The Norse God, Odin, hangs over all.
His attendant wolves symbolise our lower self,
and both their names can be translated, ‘greed’, which leads us to glut…
For most people the plan is simple:
to experience all they can in sensations quest,
and this too can lead to a sort of glut…
One cannot have too much of a good thing, can one?
After breakfasting we meet at the Whalebone Arch,
and it is difficult not to wonder how
long it will be before our gluttony
as a species empties the oceans…
From here, framed within the jaw bones of the once great sea beast,
we can see the skeletal remains of Whitby Abbey,
where weighty decisions about the religious tenor
of our country were once made.
We, though, make our way back into town, and a Cafe…

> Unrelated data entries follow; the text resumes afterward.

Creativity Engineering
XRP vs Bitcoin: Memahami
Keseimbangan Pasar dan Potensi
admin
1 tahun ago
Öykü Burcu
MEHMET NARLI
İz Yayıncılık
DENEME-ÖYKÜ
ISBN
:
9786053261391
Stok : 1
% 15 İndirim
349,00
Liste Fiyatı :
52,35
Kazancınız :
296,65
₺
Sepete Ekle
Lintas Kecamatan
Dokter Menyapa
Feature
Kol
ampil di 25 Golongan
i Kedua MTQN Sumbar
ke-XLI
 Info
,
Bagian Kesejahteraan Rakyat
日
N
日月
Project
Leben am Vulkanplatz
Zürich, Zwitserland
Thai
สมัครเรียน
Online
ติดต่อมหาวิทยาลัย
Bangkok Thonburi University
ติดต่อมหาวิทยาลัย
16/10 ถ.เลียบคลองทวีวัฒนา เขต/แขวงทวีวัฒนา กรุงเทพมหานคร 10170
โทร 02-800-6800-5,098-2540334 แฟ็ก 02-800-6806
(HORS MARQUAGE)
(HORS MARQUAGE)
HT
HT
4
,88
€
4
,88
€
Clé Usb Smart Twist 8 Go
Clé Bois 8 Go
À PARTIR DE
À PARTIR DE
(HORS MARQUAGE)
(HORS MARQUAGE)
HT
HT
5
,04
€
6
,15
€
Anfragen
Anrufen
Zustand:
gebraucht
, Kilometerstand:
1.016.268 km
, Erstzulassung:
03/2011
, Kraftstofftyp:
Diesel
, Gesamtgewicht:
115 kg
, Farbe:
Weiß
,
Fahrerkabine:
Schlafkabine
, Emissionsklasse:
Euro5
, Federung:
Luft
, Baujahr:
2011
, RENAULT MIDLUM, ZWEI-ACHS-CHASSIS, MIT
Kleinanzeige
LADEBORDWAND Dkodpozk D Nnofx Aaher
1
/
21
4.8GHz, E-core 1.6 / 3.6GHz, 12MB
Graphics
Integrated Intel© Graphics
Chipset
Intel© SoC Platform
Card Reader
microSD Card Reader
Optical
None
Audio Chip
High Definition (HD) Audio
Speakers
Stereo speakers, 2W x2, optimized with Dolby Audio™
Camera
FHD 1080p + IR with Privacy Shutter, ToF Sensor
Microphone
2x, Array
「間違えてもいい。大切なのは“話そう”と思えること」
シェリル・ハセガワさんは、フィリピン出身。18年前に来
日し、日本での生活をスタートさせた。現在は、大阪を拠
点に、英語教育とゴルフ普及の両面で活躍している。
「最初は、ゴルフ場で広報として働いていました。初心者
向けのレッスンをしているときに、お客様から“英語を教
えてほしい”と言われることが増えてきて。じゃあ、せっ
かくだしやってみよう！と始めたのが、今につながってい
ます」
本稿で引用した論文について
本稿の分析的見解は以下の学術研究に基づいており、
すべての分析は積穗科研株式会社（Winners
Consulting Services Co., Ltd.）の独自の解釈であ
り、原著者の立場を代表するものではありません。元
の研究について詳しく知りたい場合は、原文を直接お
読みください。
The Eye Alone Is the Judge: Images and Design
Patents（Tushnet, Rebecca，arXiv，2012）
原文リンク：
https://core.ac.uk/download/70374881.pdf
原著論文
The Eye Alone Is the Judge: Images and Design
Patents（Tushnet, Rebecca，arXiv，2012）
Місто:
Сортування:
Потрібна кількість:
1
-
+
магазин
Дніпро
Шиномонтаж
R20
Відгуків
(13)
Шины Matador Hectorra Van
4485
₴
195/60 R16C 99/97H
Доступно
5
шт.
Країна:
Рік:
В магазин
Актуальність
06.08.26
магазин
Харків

and from there, eventually, up to the Abbey,
but not before crossing the swing bridge,
which simultaneously separates and joins the new town
from the old, and which, as we approach, is just about to swing…
For those with eyes to see the swing bridge has something to impart.
Black letters on a yellow board.
‘Krampus Run – Three-Thirty Pee Em!’
The ‘Krampus’, it turns out, is a sort of shadow
side to the European St Niklaus,
who instead of giving gifts to good children,
punishes those that have been bad!
An antidote to wanton gluttony, perhaps,
or a living, breathing, walking Baphomet?
Initially, there will be more than one of them,
a whole parade full vying for the dubious crown.
We count the steps to the Abbey and breeze through
the Abbey gift shop where, historical, religious and fantasy
items all, peculiarly levelled, jostle for attention.
The once grandiose and resplendant Abbey interior,
now stands open to the elements…
Wind whistled bare,
was Odin a Lord of Air?
We try to feel St Cedd’s presence there,
but he is long gone.
As bitter grey clouds-of-cold skit in from the sea,
we perform the second run of our ‘ritual’,
before heading back down into town, for more food.